Essex research informs police review

  • Date

    Wed 9 Mar 22

A male police officer, seen from behind, stands in the middle of a road with his hands clasped behind his back and the word 'Police' clearly visible on the back of his uniform

Research by Dr Simon Cooper, on police accountability and the role of Police and Crime Commissioners, has been cited in a major nationwide review of policing.

The Strategic Review of Policing in England and Wales, which was conducted by the Police Foundation and chaired by Sir Michael Barber, has called for a radical shake-up of the way forces are run.

It cites research by Dr Cooper, from the School of Law, which showed that the power of Police and Crime Commissioners (PCCs) to remove Chief Constables from office is having a “corrosive” effect on policing and police accountability.

Drawing on Dr Cooper’s research, which was published in The Criminal Law Review (Issue 4, 2020), the Strategic Review specifically highlights his finding that a vital independent review process, meant to safeguard against a compromised PCC wrongly removing a Chief Constable from office, has only been used once since 2012 and didn’t impact the decision.

The authors of the report note that “such untrammelled power in the hands of one person has created job insecurity throughout the Chief Constable rank and this in turn has led to increased churn and reduced tenure.”

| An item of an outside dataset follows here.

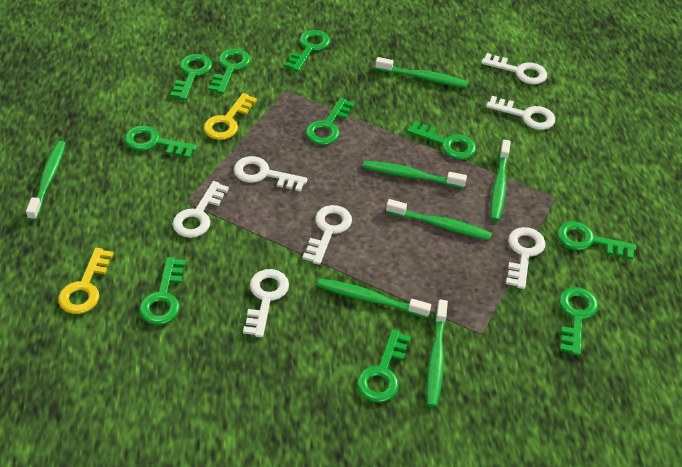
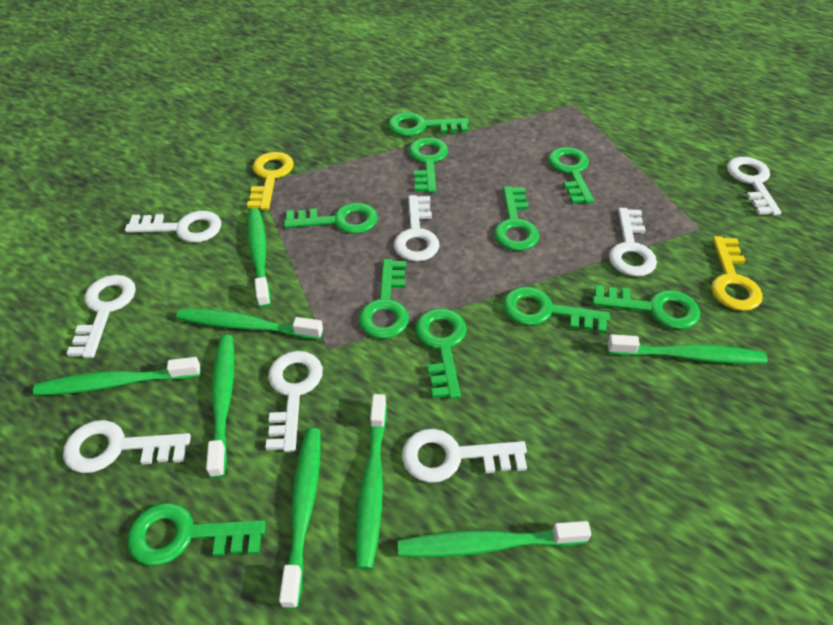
green toothbrush: 7 -> 8
white key: 7 -> 8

Dr Cooper said: “Policing is at an inflection point. The Strategic Review comes at a time when public confidence is low and policing is under pressure. The Strategic Review will help shape the future of policing.

“The interviews I conducted find the PCC’s power to remove Chief Constables has already compromised the independence of senior officers. As currently formulated, the PCC’s s.38 power creates an environment in which it would be possible for a PCC – effectively a lay person – to command, overrule and potentially even control a Chief Constable. We urgently require a Select Committee inquiry to re-examine the PCC’s power to remove their Chief Constable.”

Dr Cooper’s research was based on a series of interviews with PCCs, Chief Constables and members of Police and Crime Panels (PCPs), as well as the person responsible for introducing the current system and one of the most senior figures in policing at a national level.